## PASSAGE SHOWN

* * * *

The main aim of this project is to create and test a single integrated model for health and pollution data that addresses these issues, thus allowing the effects of overall air pollution on health to be estimated. A secondary aim is to quantity the impact (bias) that ignoring these issues has on the estimated pollution-health relationship. The health model will need to provide an accurate representation of the localised spatio-temporal correlation in small-area health data, while the pollution model will need to provide estimates and measures of uncertainty for individual pollutants and overall air quality at any spatial and temporal resolution, as required to align with the health data. Importantly, the use of a formal statistical framework allows us to make a further innovation: namely, to measure the effect of climate change on health and air pollution. This will be achieved by using output from deterministic climate models to project air pollution levels under future climate conditions, and using those projected levels in the integrated health and pollution model. Overall, this proposal outlines the most detailed linkage of health and air pollution data yet attempted, by developing and testing a set of novel statistical models.

The UK government will benefit from this project, because it will contribute to the evidence base about the long-term health effects of air pollution in the UK, via our three case studies in London, Glasgow and Southampton. The conduit for this impact will be the `Committee on the Medical Effects of Air Pollution', who advise the Government on future air pollution policy and legislation. In the longer term, our research will indirectly benefit the health of the general public, who will be more aware of the health problems caused by exposure to air pollution. Any improvement in public health will also be of economic benefit to the UK, due to the reduced demand for healthcare resources. Furthermore, the impact described above could be replicated in other countries, as the outputs from this project will enable many other researchers abroad to quantify the harmful effects of air pollution in cities across the world. In addition, the outputs from the three individual streams of the project also have the potential to generate societal impact. The development of models to capture the spatio-temporal evolution of disease risk will be of interest to public health professionals, such as those working in the National Health Service (NHS) and the Association of Public Health Observatories (APHO). The development of models to capture the spatio-temporal pattern in overall air pollution levels will be of direct interest to the Department of the Environment, Food and Rural Affairs (DEFRA), as well as the air pollution regulatory group in the United States Environmental Protection Agency.

* * * *

## Dataset records
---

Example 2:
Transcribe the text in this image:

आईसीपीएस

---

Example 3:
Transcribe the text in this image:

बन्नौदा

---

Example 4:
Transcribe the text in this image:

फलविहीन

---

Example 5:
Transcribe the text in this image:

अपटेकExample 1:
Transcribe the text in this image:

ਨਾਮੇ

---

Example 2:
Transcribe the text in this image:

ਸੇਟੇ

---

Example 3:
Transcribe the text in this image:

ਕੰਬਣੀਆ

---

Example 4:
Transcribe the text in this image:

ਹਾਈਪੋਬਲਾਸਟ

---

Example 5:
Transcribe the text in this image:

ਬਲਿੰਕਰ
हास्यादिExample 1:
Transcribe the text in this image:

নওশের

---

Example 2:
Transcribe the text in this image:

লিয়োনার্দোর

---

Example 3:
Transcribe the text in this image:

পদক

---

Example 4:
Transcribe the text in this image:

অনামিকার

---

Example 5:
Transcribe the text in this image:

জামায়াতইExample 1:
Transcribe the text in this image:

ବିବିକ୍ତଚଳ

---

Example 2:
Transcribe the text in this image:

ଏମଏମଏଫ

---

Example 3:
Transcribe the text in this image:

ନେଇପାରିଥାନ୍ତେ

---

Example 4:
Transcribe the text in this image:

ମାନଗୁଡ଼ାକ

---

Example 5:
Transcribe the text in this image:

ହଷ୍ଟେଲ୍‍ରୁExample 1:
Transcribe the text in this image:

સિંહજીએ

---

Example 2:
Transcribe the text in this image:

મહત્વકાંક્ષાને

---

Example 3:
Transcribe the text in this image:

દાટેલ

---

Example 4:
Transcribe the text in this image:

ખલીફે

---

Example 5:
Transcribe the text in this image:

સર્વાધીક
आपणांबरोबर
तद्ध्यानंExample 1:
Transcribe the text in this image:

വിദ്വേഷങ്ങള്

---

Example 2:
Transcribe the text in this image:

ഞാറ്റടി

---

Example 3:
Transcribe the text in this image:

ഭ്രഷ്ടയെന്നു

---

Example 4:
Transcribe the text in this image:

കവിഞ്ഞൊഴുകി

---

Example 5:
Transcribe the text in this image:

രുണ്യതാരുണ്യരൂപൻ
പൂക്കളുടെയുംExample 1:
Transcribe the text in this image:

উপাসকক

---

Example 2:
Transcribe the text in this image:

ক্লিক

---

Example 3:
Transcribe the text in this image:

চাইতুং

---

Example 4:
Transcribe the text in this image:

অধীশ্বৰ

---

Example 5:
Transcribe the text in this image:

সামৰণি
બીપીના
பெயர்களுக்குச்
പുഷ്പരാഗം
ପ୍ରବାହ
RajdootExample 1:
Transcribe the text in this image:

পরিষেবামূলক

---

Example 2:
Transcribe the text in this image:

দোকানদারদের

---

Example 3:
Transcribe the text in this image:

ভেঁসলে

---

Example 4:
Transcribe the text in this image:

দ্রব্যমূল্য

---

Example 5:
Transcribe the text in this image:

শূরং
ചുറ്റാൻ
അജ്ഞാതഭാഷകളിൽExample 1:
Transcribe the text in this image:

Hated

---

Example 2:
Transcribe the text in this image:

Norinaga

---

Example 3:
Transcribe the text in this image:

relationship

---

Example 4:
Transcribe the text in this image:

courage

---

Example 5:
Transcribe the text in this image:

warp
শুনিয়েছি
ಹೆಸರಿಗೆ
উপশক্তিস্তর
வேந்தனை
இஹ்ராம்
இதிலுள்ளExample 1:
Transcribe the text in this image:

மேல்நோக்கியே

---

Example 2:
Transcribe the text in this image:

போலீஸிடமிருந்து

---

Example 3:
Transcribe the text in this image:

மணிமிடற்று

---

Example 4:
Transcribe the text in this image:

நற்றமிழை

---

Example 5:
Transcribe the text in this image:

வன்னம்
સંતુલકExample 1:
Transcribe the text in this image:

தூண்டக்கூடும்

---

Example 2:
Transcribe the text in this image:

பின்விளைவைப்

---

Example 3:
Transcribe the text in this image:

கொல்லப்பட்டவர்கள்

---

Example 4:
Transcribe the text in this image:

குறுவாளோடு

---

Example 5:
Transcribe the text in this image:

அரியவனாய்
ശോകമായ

* * * *

## EXERCISE INSTRUCTIONS
(a) According to the text on air pollution and health, in which three cities are the project's case studies set?
(b) Extend the text on air pollution and health, picking up after its final sentence.
The data shown here was taken from a separate source.

## EXPECTED RESULTS
(a) London, Glasgow and Southampton.

(b)
This research project will also benefit UK science as a whole, by the enhancement of scientific knowledge through the development of statistical methodology and practical tools to enable others to implement the methods developed. Potential beneficiaries include researchers working in statistics, environmental epidemiology, disease mapping and pollution modelling, as well as other areas where a spatio-temporal pattern in data needs to be quantified. The other impact of this project will be the development of two highly skilled research fellows, which will benefit the individuals concerned through their career development. This will also benefit the future of UK science, because the fellows have the potential to become future research leaders. The fellows will benefit from the project by day to day collaboration with the investigators, who are experts in their respective fields. They will also gain vital insight from the non-academic stakeholders in the project, who will provide the policy implications and substantive context for their research. Finally, the fellows will benefit from collaborating with the visiting researcher, who is a world leader in Bayesian spatio-temporal modelling and computation.